The European Union and China have today agreed to an investment deal that will give European companies greater access to Chinese markets and help redress what Europe sees as unbalanced economic ties. 

The agreement has been nearly seven years in the making and is likely to take at least another year to enter into force. 

It forms part of a new relationship with China, which the EU views as both a partner and a systemic rival. 

European firms will gain permission to operate in China in sectors including electric cars, private hospitals, property, advertising, the maritime industry, telecom cloud services, airline reservation systems and ground handling. 

Some requirements that companies operate as part of joint ventures with Chinese partners will be lifted. 

China will ban the forced transfer of technology from foreign companies, and has pledged to be more transparent on subsidies and bar state-owned enterprises from discriminating against foreign investors. 

The deal brings Europe a degree of parity with the US, which has struck a "Phase I" trade deal with China. 

Jake Sullivan, President-elect Joe Biden's pick as national security adviser, tweeted last week that the new US administration would welcome early consultations with Europe on China's economic practices. 

The deal includes commitments on climate change and labour rights. 

Commitments are reciprocal, but the EU market is already far more open. 

Brussels has given some ground in energy, but says its offer to China consists chiefly of guaranteeing the existing openness.

European Commission President Ursula von der Leyen, European Council President Charles Michel, German Chancellor Angela Merkel, French President Emmanuel Macron and Chinese President Xi Jinping 

Hosuk Lee-Makiyama, director of trade think tank ECIPE, said that although there was little obvious benefit for Beijing in the text, China would not have signed up without some promise of advantage. 

"No major power, not least China, gives anything for free, so there will be a trade-off. It's just not in the agreement," he said. 

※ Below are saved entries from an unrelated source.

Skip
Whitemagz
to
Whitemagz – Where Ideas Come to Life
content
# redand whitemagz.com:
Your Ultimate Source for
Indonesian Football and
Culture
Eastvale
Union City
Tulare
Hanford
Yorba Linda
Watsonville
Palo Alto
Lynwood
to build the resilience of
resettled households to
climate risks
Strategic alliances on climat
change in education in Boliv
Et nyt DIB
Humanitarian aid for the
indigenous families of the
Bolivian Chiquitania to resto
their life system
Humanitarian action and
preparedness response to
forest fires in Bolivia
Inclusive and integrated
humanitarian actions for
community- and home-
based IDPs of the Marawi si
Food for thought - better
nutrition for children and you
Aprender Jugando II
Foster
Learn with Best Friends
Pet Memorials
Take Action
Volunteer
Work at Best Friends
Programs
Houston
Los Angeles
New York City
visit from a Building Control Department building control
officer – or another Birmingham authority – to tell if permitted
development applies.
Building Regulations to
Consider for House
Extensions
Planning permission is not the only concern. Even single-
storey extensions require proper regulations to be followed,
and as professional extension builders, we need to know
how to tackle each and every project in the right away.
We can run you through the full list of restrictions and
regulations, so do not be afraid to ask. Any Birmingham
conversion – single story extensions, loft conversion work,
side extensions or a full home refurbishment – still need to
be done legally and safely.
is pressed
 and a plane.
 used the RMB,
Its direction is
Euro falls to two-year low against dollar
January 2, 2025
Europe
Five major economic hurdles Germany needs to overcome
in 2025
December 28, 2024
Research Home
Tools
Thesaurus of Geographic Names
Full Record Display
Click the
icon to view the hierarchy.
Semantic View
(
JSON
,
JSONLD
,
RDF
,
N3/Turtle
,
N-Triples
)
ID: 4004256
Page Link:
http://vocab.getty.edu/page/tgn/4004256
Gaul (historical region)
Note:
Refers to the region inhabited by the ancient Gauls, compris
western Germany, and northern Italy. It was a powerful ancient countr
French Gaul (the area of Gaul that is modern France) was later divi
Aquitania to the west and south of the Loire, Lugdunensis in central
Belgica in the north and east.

Compared with a trade deal, which might include retaliatory tariffs, such an investment deal is also more difficult to enforce, Lee-Makiyama said, noting that the EU would be unlikely, for example, to seize Chinese assets. 

The EU has been keen to portray the agreement as a step towards forging multilateral rules. It still does not cover issues including trade flows or public procurement for the likes of telecoms equipment maker Huawei.

The bloc intends to push through laws securing greater reciprocity in public procurement and tighter control of foreign subsidies.